Private equity firms don’t hire in the huge volumes people have come to associate with the talent shortage in China’s financial services sector. And when they do recruit, they have very specific requirements in terms of background and skill sets.
Headhunters estimate that the most active private equity recruiter in China is probably CICC, the Chinese joint-venture investment bank which only started its PE practice in 2007. The large US private equity houses, such as Carlyle Group, The Blackstone Group and KKR, are also doing some hiring.
However, for investment bankers wanting their big break into PE, mainland China remains a tough employment market. Firms are unlikely to consider candidates who do not have prior PE experience. They generally prefer to poach from each other, according to Eunice Ng, director of Avanza Consulting.
They also seek people with precise industry exposure, says Ng. For example, if a firm is hiring a minerals-sector specialist in China, the candidate must have either worked in a state-owned enterprise, or focussed specifically on minerals in another PE fund.
“There’s constant hiring in private equity, but it changes from one sector to another. If the infrastructure business is good, then everyone would focus on that. People follow the money,” says Cherol Cheuk, director of banking at Hudson.

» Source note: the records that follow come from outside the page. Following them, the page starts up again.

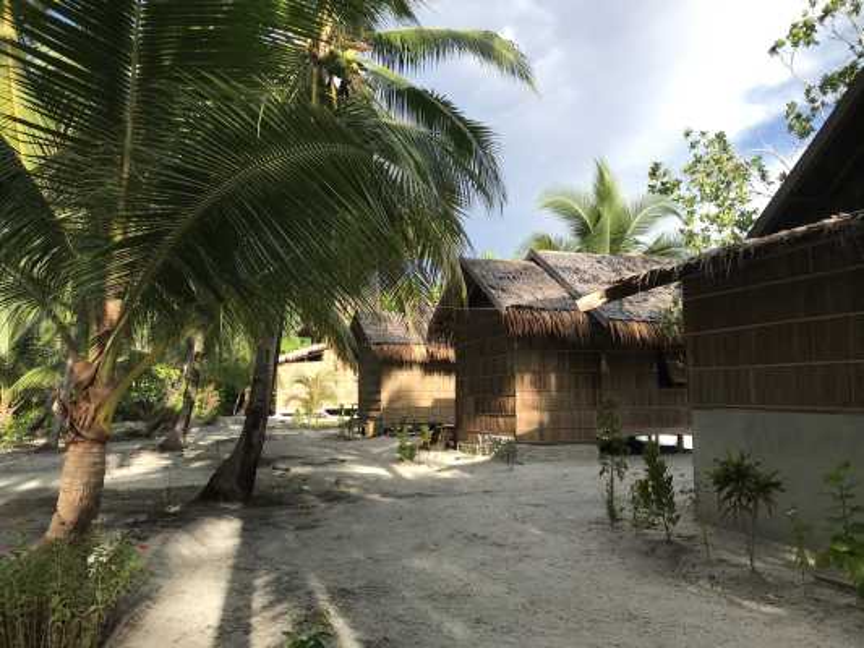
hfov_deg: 63.4
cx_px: 432
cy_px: 324
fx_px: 699
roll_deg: +0.1
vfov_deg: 49.8
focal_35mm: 28
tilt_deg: +6.9
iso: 20
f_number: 1.8
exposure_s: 1/921
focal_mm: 3.99
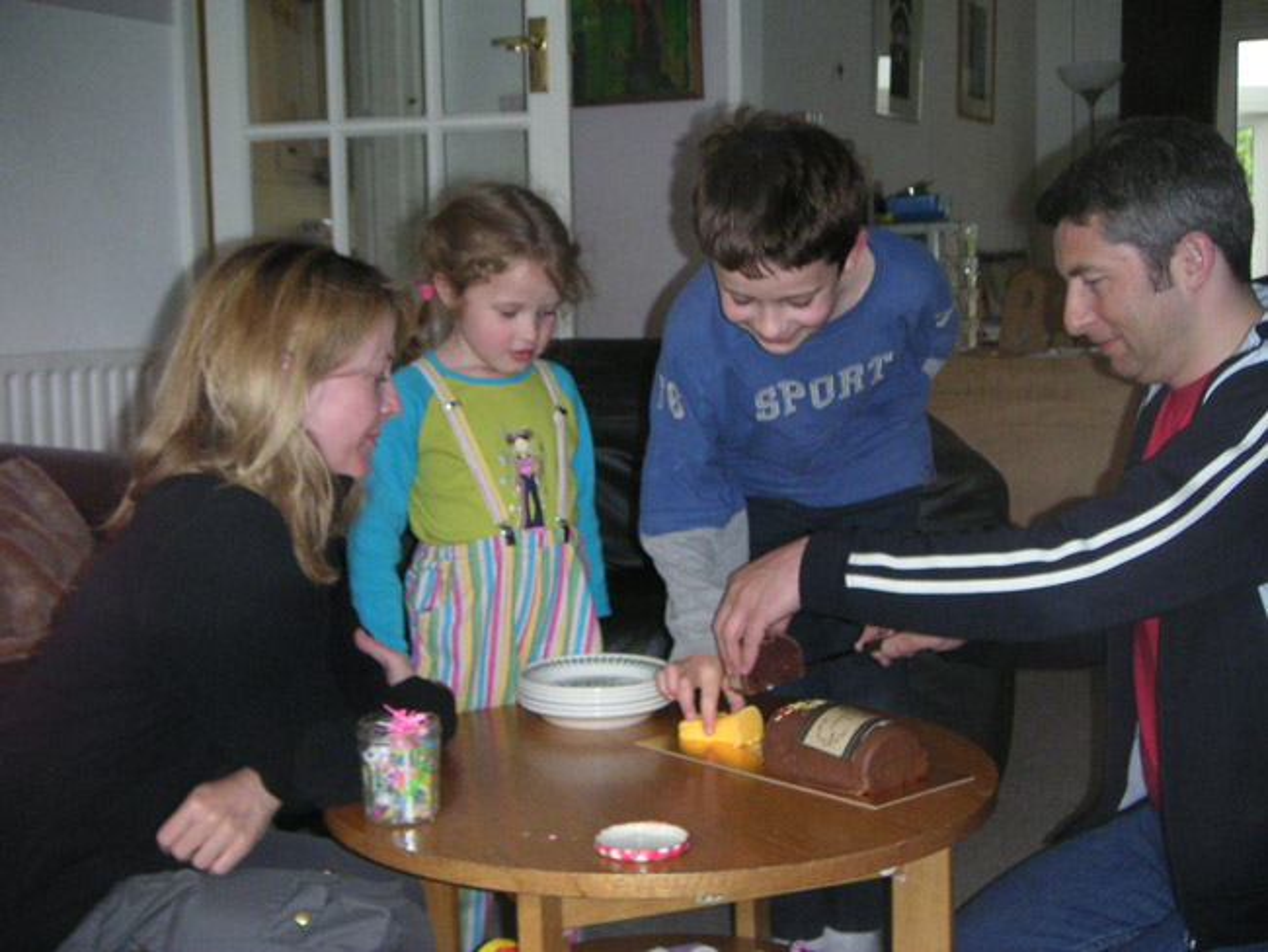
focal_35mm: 48
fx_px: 1759
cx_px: 634
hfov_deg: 39.6
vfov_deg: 30.3
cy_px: 476
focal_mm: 7.5
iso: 160
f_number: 2.9
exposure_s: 1/45
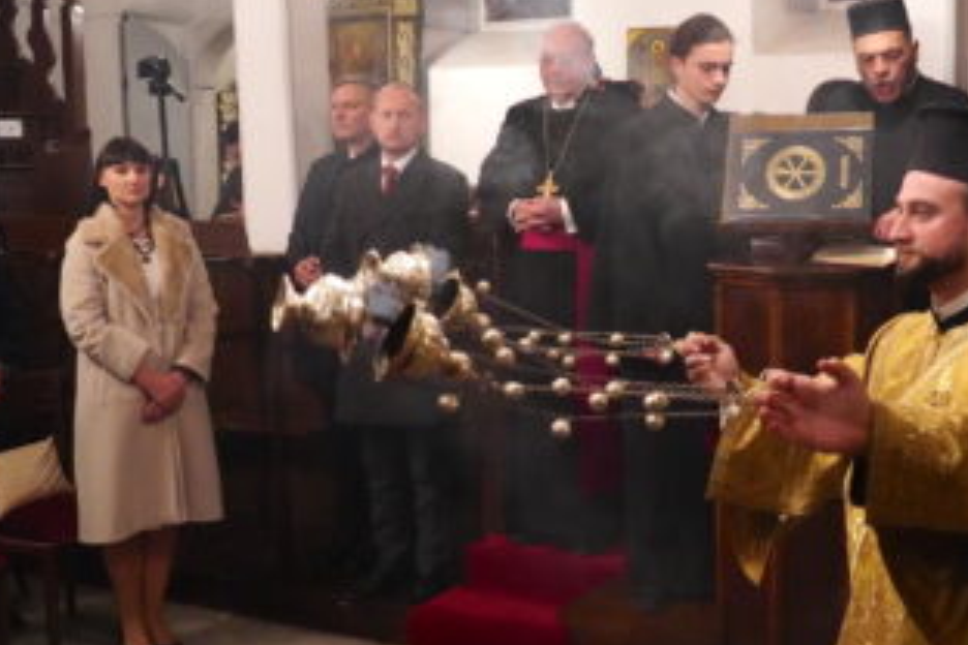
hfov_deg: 39.8
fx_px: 1317
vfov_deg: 27.5
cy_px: 276
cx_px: 658
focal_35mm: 49
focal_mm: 34
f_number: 8
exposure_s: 1/200
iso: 16000
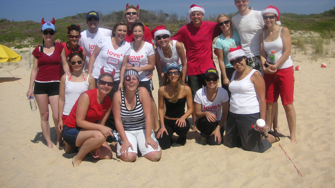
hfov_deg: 49.4
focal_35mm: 41
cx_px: 168
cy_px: 65
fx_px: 364
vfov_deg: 28.8
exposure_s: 1/350
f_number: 6.7
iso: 50
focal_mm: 6.1
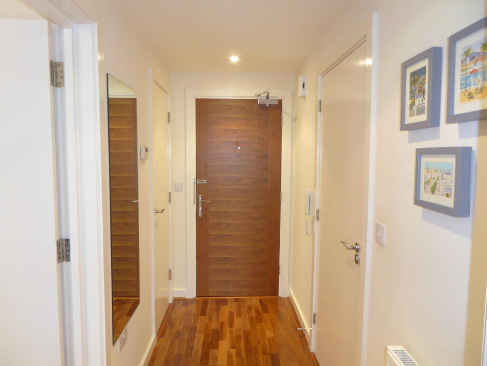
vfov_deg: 56.8
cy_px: 183
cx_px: 244
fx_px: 338
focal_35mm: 24
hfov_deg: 71.6
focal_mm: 4.3
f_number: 3.3
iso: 100
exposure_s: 1/5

She adds that currently private equity funds are putting their efforts into taking on professionals with experience in either infrastructure or natural resources.
Ng predicts that hiring will steadily increase over the next few years, as investment funds continue to flow into China.
A recent survey by UK-based secondaries investor Coller Capital found that China is expected to witness the highest ever increase in private equity investments from new and existing investors over the next two years.